# Grumpy Grumpy Hedgehog!



## xGORILLAx (Mar 2, 2010)

I just recently bought a hedgie. Her last owner rarely handled her and she is very shy. I know it usually takes a while for them to warm up and get used to the new location and everything BUT I have been reading around and am starting to get concerned. If anyone gets near her she balls up. I have held her for hours at a time and wont come out of that ball. I have seen her out ball of quills like 3 times since she has been home. I know she is active because I can hear her running at night and even seen her twice and she is eating and drinking. But I am going to give her a bath later on. Do you guys think she will unball? Any Ideas?


----------



## DasIgelPoggie (Oct 21, 2010)

Well, if you're giving her a bath, she'll have to uncurl-- survival instinct! However, maybe wait until she trusts you a little more-- baths are scary even for hedgies that totally trust their people.
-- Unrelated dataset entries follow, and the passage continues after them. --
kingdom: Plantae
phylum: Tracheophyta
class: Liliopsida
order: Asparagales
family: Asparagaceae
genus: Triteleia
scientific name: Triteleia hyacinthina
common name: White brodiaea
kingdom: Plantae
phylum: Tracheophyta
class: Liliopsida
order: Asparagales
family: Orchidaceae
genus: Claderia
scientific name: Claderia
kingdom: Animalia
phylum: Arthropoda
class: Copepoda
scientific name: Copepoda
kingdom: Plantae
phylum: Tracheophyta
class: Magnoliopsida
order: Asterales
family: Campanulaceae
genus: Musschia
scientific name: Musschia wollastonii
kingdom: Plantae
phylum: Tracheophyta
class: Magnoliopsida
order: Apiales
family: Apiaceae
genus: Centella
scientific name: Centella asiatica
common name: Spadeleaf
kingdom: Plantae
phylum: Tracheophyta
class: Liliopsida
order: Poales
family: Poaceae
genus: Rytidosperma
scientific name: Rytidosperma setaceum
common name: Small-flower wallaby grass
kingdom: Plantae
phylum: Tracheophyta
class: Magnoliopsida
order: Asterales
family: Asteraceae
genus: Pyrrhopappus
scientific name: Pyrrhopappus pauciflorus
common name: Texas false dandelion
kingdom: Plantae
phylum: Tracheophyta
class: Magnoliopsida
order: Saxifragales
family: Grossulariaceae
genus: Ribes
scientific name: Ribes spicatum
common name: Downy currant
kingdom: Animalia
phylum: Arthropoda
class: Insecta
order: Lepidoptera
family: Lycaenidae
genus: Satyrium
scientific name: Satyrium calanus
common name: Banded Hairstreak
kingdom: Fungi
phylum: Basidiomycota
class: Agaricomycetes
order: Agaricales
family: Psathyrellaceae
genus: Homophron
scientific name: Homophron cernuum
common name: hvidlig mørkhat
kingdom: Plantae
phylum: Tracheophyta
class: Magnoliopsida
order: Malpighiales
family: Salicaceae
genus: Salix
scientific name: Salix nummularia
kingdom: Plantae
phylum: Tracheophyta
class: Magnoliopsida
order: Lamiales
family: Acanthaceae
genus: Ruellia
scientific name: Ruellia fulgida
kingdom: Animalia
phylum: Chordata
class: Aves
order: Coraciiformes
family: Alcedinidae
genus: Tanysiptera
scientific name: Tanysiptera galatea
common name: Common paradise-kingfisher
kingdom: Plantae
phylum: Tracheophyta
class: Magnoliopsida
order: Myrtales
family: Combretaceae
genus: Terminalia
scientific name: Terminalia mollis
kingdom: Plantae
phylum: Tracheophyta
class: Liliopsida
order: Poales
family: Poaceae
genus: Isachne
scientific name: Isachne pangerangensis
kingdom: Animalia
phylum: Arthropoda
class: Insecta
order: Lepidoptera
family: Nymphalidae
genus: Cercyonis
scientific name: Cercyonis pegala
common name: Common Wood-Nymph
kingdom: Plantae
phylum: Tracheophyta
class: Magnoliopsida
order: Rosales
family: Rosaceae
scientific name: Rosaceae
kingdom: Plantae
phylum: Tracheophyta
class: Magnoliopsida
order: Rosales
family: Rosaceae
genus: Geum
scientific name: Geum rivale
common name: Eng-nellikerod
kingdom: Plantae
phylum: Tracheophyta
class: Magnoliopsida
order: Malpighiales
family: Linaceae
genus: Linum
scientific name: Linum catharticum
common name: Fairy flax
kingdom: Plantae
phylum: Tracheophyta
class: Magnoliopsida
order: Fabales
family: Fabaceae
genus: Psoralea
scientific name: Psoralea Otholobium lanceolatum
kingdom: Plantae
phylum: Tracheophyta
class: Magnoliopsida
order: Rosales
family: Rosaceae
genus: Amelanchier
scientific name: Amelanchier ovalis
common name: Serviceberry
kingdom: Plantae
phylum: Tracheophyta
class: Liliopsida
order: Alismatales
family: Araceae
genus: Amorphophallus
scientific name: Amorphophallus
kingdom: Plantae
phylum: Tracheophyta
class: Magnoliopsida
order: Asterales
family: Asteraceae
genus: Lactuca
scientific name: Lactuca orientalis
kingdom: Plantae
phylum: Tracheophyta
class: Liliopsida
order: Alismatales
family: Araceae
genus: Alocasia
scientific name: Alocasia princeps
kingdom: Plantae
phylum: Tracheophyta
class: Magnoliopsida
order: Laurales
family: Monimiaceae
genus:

How long have you had her? Have you put one of your shirts in her cage to get her used to your smell? How old is she?


----------



## leaveittoweaver (Sep 25, 2010)

Ugh I have the same issue with Sonic. Not quite as bad. We're at the point that he lets me pet him but still huffs a little. It's all about patience with hedgies, patience and consistency. And not all of them do come around but they will a lot of times! Just keep holding her in your lap and letting her get used to your smell. Treats can be vital for bonding too, once your hedgie associates you with treats, the tables may turn haha. Try some mealies or crickets and see if that helps


----------



## PintoPrincess2 (Apr 5, 2011)

When we first brought Penelope home she did the same thing. She was a little older then most baby hedgies when we brought her home; about four months. Unsure of if that was a factor. But we did exactly what was previously said; consistantly had her in our laps, started with a hedgie sack and worked our way out. Are you washing your hand before handling? I know it sounds silly but my husband is a construction worker and he smokes, if he forgets to wash his hands before taking her our she will curl up and huff like crazy... just an idea but if the behaviors been pretty consistant then maybe not. Treats did really help too; we would set them far enough away so she would have to walk over to it and had no choice but to stretch herself out if she wanter her mealie... but close enough so she could still smell it. I also make sure she knows who's picking her up when I take her out. I'll put my hands in the cage slowly and let her sniff me for a second; then i'll pet her for a minute so she's already calm and use to my touch when i scoop her up. It seems that every hedgie is different though, just have to find a strategy that works for your little one. We've been working with Penelope for about three months and we've just gotten to the point where she's not balling up and huffing and clicking and we can actually pet her without her spines rising and brow hitting the ground. Hope you guys can come to an understanding of sorts... try talking to him when and before you pick him up too. That helps with Pelly. Hope this helps a little.


----------